Aim of the task:
Check each line of the material below for the string "ankle", then report how many lines have it, and nothing else.

Working data:
-=-=-

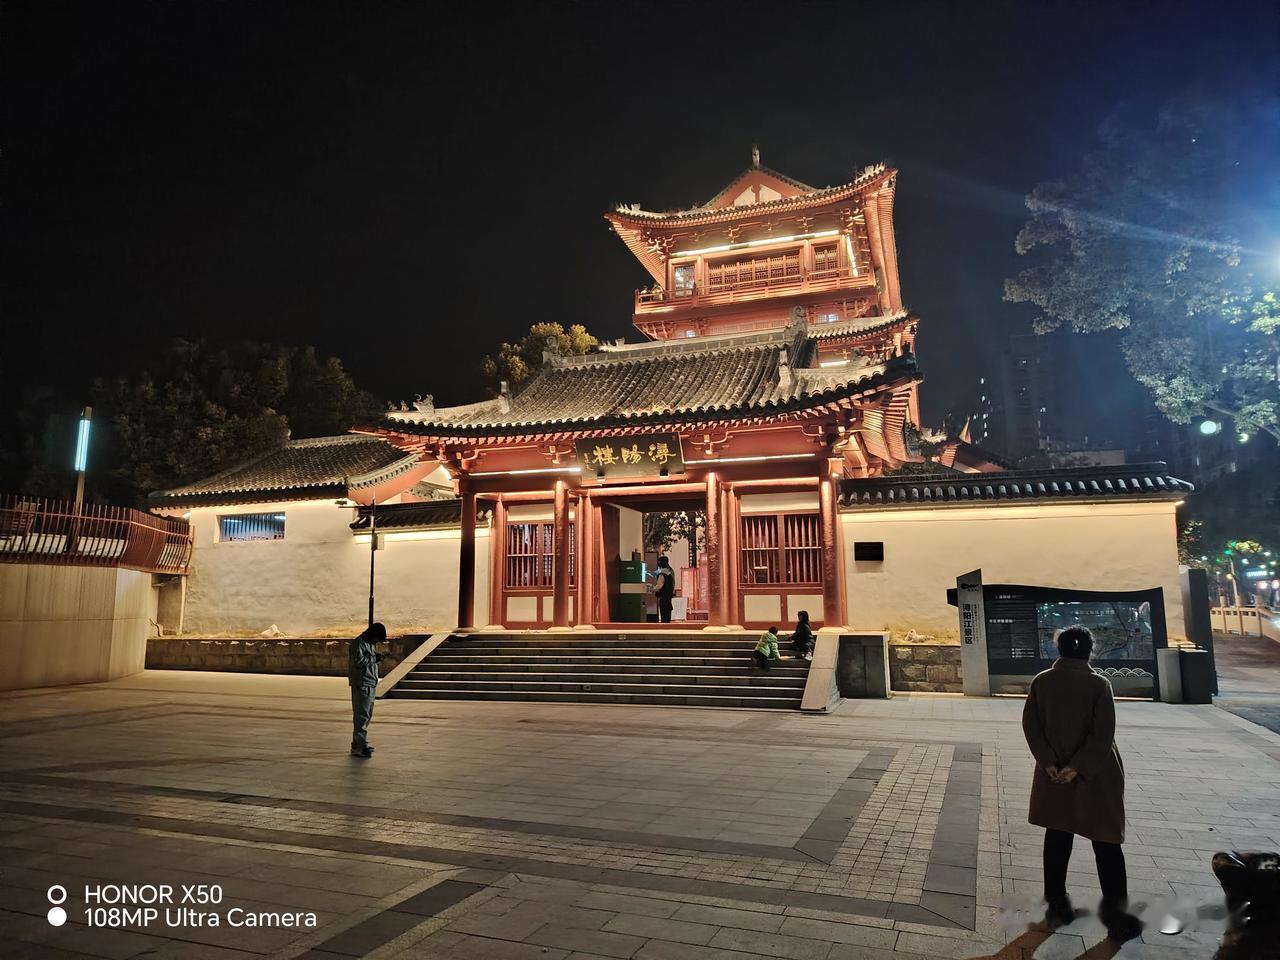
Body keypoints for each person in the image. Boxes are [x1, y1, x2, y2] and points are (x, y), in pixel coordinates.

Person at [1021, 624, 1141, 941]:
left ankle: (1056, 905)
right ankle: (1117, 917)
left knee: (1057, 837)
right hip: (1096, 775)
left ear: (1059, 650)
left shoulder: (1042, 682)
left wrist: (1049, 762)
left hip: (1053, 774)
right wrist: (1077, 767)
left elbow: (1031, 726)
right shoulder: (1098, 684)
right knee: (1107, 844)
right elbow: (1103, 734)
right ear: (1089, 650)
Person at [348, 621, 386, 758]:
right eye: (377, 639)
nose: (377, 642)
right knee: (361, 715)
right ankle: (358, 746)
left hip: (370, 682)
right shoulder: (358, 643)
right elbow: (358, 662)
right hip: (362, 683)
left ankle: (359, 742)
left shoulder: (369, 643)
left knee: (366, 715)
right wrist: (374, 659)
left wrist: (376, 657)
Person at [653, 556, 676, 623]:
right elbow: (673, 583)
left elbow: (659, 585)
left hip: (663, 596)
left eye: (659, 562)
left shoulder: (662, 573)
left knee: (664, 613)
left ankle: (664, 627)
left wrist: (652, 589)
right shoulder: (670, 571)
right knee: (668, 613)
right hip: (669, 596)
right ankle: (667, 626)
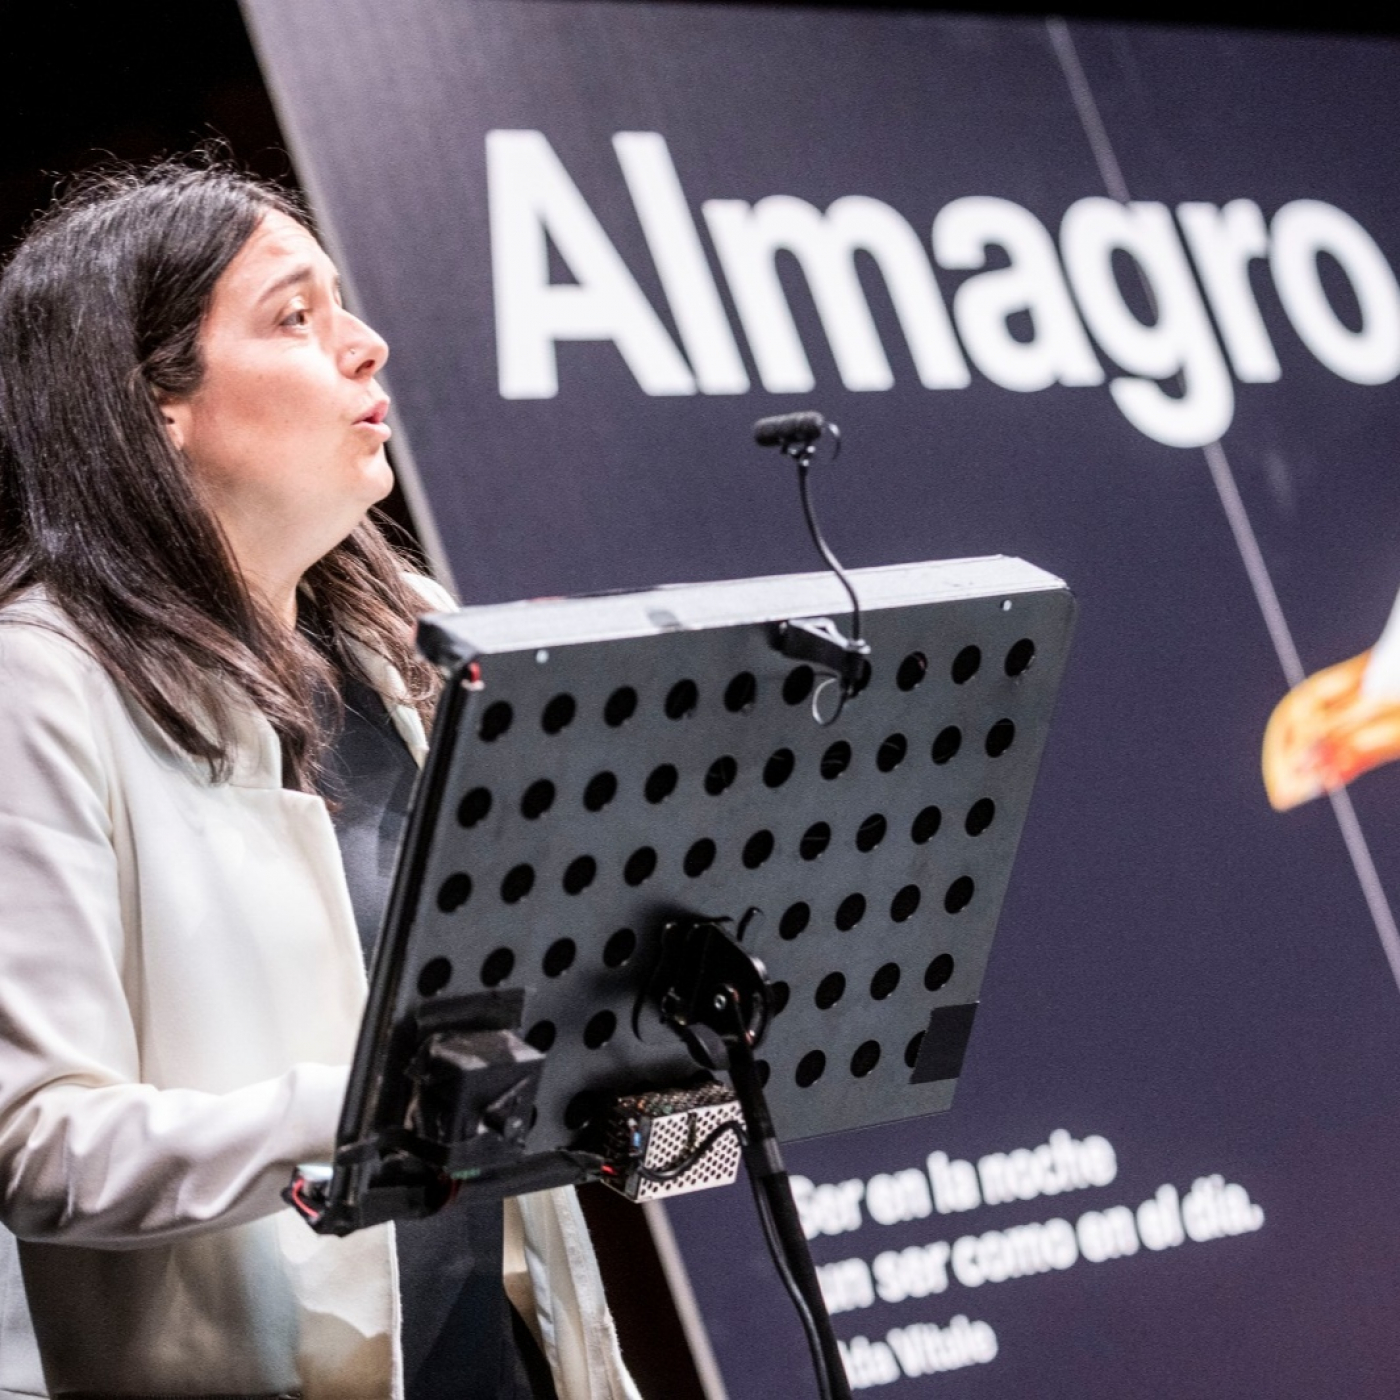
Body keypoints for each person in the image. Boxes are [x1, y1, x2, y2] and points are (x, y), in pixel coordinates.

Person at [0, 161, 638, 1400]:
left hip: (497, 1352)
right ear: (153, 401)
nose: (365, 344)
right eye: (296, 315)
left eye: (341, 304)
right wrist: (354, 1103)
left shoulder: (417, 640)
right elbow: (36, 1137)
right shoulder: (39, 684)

-=-=-

Answer box:
6